■ READING PASSAGE:
......

From pings and off-list questions and discussions at Google Container
Security Summit there seems to be quite a lot of interest in this
patchset with use-cases ranging from layer sharing for app containers
and k8s, as well as data sharing between containers with different id
mappings. I haven't Cced all people because I don't have all the email
adresses at hand but I've at least added Phil now. :)

This is the implementation of shiftfs which was cooked up during lunch at
Linux Plumbers 2019 the day after the container's microconference. The
idea is a design-stew from Stéphane, Aleksa, Eric, and myself (and by
now also Jann.
Back then we all were quite busy with other work and couldn't really sit
down and implement it. But I took a few days last week to do this work,
including demos and performance testing.
This implementation does not require us to touch the VFS substantially
at all. Instead, we implement shiftfs via fsid mappings.
With this patch, it took me 20 mins to port both LXD and LXC to support
shiftfs via fsid mappings.

For anyone wanting to play with this the branch can be pulled from:
https://github.com/brauner/linux/tree/fsid_mappings
https://gitlab.com/brauner/linux/-/tree/fsid_mappings
https://git.kernel.org/pub/scm/linux/kernel/git/brauner/linux.git/log/?h=fsid_mappings

The main use case for shiftfs for us is in allowing shared writable
storage to multiple containers using non-overlapping id mappings.

......

■ REQUESTS:
a. Copy the shiftfs post from "Back then we" to "implement shiftfs via fsid mappings.", replacing "VFS" with "virtual file system".
b. Using the shiftfs post, say whether each statement agrees with it, answering yes or no and quoting the deciding words: (i) The idea for shiftfs came up over lunch at Linux Plumbers 2019. (ii) The implementation calls for substantial changes to the VFS. (iii) Porting LXD and LXC to support shiftfs took several days.
The listing below the shiftfs post was taken from a separate source.

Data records

......

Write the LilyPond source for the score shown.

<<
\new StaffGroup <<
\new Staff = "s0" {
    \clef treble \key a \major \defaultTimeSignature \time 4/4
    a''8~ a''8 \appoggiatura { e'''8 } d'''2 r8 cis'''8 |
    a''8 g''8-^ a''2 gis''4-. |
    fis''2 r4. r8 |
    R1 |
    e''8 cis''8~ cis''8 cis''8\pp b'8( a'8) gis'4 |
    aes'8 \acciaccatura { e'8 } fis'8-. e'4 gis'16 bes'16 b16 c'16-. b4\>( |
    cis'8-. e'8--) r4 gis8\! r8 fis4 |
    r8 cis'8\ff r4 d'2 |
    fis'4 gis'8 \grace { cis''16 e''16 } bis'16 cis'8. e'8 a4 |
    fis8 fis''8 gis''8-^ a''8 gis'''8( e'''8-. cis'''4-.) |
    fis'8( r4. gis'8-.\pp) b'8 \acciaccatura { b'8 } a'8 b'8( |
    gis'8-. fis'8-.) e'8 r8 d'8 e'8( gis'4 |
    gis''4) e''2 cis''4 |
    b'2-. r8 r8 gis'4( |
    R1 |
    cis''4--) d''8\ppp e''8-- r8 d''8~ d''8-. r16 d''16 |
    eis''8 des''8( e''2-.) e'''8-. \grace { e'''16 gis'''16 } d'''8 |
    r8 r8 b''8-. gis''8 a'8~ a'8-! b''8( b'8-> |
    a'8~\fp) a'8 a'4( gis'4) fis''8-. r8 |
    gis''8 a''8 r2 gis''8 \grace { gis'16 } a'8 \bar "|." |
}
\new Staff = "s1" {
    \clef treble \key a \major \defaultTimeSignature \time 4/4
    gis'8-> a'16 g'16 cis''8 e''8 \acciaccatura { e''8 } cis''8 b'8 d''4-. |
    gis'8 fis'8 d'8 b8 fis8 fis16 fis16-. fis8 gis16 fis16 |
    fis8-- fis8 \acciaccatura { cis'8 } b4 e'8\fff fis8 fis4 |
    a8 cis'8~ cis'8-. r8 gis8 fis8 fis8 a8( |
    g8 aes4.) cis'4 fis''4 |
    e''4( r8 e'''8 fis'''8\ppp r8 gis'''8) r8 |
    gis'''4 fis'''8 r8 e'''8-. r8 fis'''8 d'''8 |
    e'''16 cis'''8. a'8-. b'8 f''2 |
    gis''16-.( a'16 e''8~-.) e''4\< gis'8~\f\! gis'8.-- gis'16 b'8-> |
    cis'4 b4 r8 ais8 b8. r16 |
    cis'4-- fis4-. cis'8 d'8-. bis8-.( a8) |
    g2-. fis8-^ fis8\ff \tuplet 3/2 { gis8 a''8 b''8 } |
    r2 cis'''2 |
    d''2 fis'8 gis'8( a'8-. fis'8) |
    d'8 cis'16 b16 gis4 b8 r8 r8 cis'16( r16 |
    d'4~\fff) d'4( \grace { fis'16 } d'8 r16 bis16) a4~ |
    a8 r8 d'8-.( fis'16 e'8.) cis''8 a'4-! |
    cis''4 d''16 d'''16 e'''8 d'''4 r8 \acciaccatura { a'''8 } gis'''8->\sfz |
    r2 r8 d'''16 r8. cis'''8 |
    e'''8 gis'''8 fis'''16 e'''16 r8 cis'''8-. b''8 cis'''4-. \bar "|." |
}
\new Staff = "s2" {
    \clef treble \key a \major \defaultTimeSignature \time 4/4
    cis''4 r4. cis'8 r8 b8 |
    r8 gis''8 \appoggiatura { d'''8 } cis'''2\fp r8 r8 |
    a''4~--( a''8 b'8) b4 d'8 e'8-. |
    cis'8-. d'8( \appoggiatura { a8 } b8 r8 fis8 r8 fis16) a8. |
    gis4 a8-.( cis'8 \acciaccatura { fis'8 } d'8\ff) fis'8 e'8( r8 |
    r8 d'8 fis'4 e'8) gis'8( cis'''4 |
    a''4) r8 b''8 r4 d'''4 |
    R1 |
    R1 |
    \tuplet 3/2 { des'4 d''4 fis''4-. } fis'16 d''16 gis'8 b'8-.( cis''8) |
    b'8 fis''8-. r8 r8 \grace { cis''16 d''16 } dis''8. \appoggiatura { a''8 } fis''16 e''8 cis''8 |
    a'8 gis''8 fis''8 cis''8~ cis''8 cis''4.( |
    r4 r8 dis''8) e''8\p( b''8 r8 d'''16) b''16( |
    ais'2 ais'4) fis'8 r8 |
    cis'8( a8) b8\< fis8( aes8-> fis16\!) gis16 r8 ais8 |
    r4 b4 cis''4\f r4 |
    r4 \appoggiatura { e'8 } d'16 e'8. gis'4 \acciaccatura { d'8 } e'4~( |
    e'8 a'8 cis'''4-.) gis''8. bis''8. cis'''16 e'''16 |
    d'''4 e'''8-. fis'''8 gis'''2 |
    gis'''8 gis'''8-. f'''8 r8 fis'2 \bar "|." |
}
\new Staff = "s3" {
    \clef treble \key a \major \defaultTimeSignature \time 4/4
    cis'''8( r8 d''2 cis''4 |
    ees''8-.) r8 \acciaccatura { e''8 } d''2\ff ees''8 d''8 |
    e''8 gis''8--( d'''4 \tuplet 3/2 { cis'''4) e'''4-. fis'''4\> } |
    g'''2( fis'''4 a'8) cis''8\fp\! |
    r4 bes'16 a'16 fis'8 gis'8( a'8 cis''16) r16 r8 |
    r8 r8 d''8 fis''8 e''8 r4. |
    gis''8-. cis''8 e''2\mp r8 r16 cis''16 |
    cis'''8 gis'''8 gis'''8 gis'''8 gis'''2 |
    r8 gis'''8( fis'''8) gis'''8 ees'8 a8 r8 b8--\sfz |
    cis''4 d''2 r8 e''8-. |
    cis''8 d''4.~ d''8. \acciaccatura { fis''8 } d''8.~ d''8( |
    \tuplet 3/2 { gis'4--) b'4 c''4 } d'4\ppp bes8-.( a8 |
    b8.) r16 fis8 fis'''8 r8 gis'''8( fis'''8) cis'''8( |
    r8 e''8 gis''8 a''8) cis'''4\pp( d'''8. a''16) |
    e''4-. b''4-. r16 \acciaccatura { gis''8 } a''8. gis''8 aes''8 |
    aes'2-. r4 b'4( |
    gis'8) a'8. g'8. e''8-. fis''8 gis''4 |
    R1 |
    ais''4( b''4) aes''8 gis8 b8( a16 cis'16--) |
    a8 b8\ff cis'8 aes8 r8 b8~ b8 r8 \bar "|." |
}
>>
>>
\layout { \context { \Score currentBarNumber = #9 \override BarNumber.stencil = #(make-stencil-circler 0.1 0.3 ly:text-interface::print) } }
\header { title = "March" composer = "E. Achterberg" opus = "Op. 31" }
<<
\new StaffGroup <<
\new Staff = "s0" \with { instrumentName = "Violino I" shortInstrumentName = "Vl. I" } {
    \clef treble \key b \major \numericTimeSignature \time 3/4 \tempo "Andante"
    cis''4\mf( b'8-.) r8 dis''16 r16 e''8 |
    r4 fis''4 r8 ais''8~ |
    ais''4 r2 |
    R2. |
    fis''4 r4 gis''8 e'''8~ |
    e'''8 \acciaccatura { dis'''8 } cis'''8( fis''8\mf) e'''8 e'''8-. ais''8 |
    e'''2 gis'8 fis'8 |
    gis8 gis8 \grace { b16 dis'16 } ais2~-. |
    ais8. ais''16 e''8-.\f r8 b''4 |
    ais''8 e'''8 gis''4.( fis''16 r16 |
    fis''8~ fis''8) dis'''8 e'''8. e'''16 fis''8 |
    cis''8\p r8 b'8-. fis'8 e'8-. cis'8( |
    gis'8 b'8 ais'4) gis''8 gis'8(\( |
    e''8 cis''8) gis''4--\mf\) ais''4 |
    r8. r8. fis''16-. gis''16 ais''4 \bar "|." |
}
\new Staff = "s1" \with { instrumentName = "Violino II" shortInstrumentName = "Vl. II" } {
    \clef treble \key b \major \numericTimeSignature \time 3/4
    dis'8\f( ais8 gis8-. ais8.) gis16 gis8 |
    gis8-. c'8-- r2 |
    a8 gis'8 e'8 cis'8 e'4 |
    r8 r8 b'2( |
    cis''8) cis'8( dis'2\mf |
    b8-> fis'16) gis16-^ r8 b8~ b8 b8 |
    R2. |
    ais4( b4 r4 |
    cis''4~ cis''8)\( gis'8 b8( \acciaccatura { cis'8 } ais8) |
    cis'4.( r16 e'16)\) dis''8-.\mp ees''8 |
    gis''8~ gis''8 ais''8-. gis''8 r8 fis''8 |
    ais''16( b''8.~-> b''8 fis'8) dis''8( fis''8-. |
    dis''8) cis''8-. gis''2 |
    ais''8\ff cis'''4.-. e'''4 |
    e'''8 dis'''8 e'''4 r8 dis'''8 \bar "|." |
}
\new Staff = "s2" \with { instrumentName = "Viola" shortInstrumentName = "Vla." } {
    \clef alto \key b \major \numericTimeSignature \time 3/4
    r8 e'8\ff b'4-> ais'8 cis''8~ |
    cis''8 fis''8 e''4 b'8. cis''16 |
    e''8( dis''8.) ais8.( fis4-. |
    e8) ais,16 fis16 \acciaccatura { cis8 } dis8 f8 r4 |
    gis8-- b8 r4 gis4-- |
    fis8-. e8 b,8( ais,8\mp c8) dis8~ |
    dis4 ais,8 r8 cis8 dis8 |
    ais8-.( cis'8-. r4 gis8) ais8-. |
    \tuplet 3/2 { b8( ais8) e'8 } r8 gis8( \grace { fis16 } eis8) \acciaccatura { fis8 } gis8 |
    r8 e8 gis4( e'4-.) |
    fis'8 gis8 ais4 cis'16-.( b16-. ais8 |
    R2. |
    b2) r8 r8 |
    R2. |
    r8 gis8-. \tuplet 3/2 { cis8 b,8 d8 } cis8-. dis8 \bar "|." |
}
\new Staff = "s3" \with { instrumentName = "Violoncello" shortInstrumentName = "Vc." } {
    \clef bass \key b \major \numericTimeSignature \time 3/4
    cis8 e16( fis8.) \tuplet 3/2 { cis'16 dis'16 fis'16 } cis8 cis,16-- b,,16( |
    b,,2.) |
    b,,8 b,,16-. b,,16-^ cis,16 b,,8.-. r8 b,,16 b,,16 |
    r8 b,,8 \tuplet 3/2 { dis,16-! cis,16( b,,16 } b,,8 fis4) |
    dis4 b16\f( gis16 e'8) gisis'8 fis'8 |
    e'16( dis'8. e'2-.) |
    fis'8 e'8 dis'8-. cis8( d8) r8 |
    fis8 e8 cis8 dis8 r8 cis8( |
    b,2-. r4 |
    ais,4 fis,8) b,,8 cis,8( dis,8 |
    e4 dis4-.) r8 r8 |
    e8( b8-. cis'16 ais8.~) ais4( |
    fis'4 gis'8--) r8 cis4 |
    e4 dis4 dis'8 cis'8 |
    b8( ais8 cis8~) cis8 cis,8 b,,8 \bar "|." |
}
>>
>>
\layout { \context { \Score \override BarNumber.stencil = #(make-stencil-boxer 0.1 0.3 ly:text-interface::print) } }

......

■ WRITTEN RESPONSES:
a.
Back then we all were quite busy with other work and couldn't really sit
down and implement it. But I took a few days last week to do this work,
including demos and performance testing.
This implementation does not require us to touch the virtual file system substantially
at all. Instead, we implement shiftfs via fsid mappings.

b.
(i) Yes: "which was cooked up during lunch at Linux Plumbers 2019"
(ii) No: "This implementation does not require us to touch the VFS substantially at all."
(iii) No: "it took me 20 mins to port both LXD and LXC"